Many demographic blips are missed in the early centuries, because estimates are very far apart. For example, it is likely that there was a significant population fall after the Romans left Britain in the fifth century.

What we do see is an acceleration of population growth in the (known-to-have-been) warm centuries at the beginning of the second millennium, followed by a huge decline mid-fourteenth century. This decline was the Black Death, which some of us will remember as the initial setting for Vincent Ward’s 1988 New Zealand time-travel Odyssey, The Navigator. (This movie might be due soon for a scheduling on Māori TV.) This plague is widely understood to have been a Malthusian crisis in Europe, an event triggered by pathogens arriving from Asia, but ultimately due to a mix of climate change and overpopulation relative to the economic capacity of the era.

The next population rise represents the impact of the transition to capitalism, the renaissance, and the first period of globalisation which began in the late fifteenth century. This higher growth rate continued in the United Kingdom until about 1800, interrupted mainly by the Civil War of the 1640s. It was in 1798 that Thomas Malthus published the first edition of his seminal ‘Essay on the Principle of Population’. This was in response to a widely-held viewpoint that population growth – virtually unlimited at then historical levels – was sustainable and beneficial to economic progress.

On the face of it, Malthus’ timing was very bad. Population growth accelerated sharply over the next decade or so, the early years of the industrial revolution. There are three main reasons for this acceleration. First, the growth of fossil fuels, as coal displaced (depleted) wood as an energy source. Second was the widespread adoption of the potato, a product of globalisation that originated in South America. Third was the incorporation in 1800 of Ireland into the United Kingdom.

In the middle years of the nineteenth century – the 1840s in particular – the United Kingdom experienced its second main Malthusian crisis of the millennium. The potato famine in Ireland combined with pandemics of cholera and tuberculosis in England, peaking in 1848 (although tuberculosis remained the number one scourge well into the twentieth century).

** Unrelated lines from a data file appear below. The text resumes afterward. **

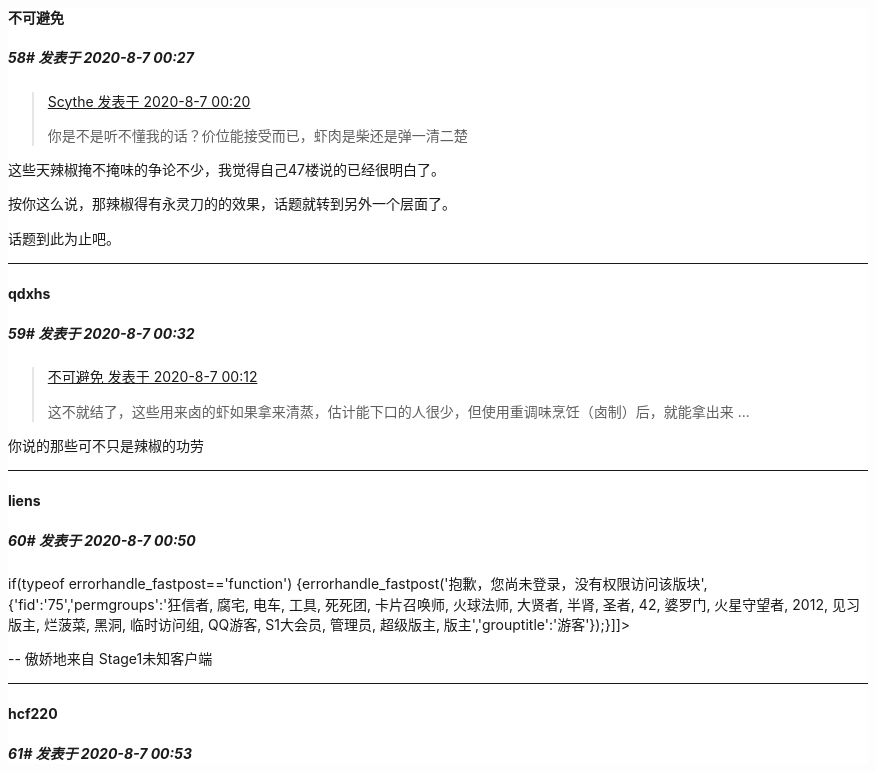 ####  不可避免  
##### 58#       发表于 2020-8-7 00:27



<blockquote><a href="httphttps://bbs.saraba1st.com/2b/forum.php?mod=redirect&amp;goto=findpost&amp;pid=48343374&amp;ptid=1953441" target="_blank">Scythe 发表于 2020-8-7 00:20</a>

你是不是听不懂我的话？价位能接受而已，虾肉是柴还是弹一清二楚</blockquote>
这些天辣椒掩不掩味的争论不少，我觉得自己47楼说的已经很明白了。

按你这么说，那辣椒得有永灵刀的的效果，话题就转到另外一个层面了。

话题到此为止吧。







-----

####  qdxhs  
##### 59#       发表于 2020-8-7 00:32



<blockquote><a href="httphttps://bbs.saraba1st.com/2b/forum.php?mod=redirect&amp;goto=findpost&amp;pid=48343269&amp;ptid=1953441" target="_blank">不可避免 发表于 2020-8-7 00:12</a>

这不就结了，这些用来卤的虾如果拿来清蒸，估计能下口的人很少，但使用重调味烹饪（卤制）后，就能拿出来 ...</blockquote>
你说的那些可不只是辣椒的功劳







-----

####  liens  
##### 60#       发表于 2020-8-7 00:50




if(typeof errorhandle_fastpost=='function') {errorhandle_fastpost('抱歉，您尚未登录，没有权限访问该版块', {'fid':'75','permgroups':'狂信者, 腐宅, 电车, 工具, 死死团, 卡片召唤师, 火球法师, 大贤者, 半肾, 圣者, 42, 婆罗门, 火星守望者, 2012, 见习版主, 烂菠菜, 黑洞, 临时访问组, QQ游客, S1大会员, 管理员, 超级版主, 版主','grouptitle':'游客'});}]]&gt;

 -- 傲娇地来自 Stage1未知客户端







-----

####  hcf220  
##### 61#       发表于 2020-8-7 00:53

Recovery from Malthusian doom was due, this time, to the huge expansion of land inhabited by British (and other European) people. It was the beginning of the growth of the Neo-Britains such as New Zealand; the growth of the ‘anglosphere’. This expansion of British settlement helped population to grow rapidly within the United Kingdom. Food became much cheaper during this second era of globalisation, dating in essence from around 1850. Traditional large families suffered fewer deaths after 1850, and the British were much slower than the French to adopt contraception.

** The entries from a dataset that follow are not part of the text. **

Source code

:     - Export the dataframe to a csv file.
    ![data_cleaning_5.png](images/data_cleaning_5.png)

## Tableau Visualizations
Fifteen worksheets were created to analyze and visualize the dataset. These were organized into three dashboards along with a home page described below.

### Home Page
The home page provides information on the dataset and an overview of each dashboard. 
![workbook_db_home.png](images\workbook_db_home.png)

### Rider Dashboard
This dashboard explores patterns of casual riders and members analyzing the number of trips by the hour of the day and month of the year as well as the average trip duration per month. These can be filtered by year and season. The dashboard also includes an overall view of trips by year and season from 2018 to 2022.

The chart shows that, in the United Kingdom at least, population growth slowed substantially in the twentieth century. World War 1 was part of this; indeed, it could be argued that this war was the third great Malthusian crisis of the second millennium. Overpopulation relative to global carrying capacity in the 1910s was very real, as the gains to British people from British expansion were surpassing their natural limits.

From the 1920s we had the new opportunities offered by electricity, oil and natural gas, antibiotics, and chemical syntheses of products that mimicked natural ones. (Important here in a New Zealand context is the role of topdressing fertiliser on pastoral farmland.) The result was another substantial increase in the carrying capacity of the world, including the United Kingdom.

Many of us sense that the next Malthusian crisis may be only a decade-or-so away. The good news is that the economic, accounting and technological ideas that may lead to the next post-Malthusian recovery are also present in today’s ‘outsider’ intellectual environment. The lesson of history, however, is that humankind will probably need to experience a substantial economic and demographic crisis before necessary solutions are actually adopted. During the 2020s, wilful blindness and alternative falsehoods will continue to prevail.